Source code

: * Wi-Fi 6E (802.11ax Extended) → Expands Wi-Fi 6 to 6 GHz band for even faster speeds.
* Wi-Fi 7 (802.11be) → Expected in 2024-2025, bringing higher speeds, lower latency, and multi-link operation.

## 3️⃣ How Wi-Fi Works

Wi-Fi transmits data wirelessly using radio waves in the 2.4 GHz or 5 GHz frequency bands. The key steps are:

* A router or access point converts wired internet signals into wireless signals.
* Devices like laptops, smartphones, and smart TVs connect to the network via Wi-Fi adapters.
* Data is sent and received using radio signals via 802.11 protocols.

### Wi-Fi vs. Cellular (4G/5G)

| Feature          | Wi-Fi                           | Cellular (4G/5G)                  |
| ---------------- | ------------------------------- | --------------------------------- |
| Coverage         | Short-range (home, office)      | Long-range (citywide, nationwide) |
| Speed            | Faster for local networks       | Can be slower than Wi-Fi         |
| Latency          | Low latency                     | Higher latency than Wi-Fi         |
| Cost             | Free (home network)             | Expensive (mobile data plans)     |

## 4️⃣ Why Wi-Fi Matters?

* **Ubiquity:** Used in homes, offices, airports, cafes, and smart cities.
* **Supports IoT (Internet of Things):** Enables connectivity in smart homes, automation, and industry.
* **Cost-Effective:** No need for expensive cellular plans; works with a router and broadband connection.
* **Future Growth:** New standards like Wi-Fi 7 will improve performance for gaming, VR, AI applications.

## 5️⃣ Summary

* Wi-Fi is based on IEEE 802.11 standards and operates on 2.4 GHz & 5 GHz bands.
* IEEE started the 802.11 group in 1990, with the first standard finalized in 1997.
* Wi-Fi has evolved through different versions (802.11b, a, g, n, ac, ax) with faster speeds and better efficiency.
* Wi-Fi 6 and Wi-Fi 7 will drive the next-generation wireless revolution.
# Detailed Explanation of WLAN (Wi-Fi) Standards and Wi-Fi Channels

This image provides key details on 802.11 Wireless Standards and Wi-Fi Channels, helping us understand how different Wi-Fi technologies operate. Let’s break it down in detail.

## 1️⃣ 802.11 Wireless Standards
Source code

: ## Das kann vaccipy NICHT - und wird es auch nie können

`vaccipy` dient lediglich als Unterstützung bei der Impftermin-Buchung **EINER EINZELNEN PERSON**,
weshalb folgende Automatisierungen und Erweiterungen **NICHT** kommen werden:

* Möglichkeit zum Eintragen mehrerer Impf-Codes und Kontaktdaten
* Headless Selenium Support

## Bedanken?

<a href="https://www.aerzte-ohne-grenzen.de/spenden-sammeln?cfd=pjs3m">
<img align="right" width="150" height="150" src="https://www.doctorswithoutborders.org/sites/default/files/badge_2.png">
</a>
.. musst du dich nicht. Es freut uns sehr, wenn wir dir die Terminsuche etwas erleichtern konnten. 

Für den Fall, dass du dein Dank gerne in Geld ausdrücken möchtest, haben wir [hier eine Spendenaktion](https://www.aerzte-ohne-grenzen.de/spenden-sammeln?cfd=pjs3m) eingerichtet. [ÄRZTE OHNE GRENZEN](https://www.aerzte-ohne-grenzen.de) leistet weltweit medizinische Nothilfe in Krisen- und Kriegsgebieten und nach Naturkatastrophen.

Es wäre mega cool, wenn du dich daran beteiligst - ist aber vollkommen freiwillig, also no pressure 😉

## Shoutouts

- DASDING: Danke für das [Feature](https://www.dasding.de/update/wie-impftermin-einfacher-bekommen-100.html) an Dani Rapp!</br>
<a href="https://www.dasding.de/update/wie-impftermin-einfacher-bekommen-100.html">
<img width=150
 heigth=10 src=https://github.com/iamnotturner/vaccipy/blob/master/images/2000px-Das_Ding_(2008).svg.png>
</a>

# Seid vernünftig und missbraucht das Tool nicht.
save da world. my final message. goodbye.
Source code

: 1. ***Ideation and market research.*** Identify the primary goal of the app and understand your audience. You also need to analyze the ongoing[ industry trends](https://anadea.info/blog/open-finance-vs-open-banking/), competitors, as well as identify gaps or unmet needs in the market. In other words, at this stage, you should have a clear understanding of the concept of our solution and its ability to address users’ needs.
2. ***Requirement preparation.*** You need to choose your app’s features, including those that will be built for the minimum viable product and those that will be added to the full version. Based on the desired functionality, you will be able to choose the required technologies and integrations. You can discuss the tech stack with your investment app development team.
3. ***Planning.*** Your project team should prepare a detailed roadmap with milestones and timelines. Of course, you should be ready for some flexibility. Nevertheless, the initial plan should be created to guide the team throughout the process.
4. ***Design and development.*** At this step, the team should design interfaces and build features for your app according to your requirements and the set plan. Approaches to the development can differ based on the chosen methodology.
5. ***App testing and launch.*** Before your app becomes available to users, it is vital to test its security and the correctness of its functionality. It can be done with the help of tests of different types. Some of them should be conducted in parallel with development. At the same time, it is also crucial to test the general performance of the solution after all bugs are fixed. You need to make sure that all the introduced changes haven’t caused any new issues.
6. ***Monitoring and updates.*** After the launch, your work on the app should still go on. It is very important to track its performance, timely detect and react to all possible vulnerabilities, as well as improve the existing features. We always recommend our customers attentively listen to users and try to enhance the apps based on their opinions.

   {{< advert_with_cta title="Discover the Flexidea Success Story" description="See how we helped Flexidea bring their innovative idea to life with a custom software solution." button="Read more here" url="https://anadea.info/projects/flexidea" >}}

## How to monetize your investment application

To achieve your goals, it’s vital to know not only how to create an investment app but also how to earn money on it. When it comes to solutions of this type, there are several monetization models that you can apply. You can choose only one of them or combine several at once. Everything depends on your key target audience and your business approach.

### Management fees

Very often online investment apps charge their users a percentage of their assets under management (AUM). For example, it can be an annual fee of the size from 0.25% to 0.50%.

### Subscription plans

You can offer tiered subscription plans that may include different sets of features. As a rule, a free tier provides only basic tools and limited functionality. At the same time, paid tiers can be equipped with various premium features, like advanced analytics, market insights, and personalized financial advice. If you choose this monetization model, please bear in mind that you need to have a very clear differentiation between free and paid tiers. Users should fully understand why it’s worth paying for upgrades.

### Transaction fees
+++
● How to complete this task: The reply should hold only the lines of the listing above starting at the line containing "### Management fees" and ending at the line containing "### Subscription plans", exactly as written.

● Response area:
### Management fees

Very often online investment apps charge their users a percentage of their assets under management (AUM). For example, it can be an annual fee of the size from 0.25% to 0.50%.

### Subscription plans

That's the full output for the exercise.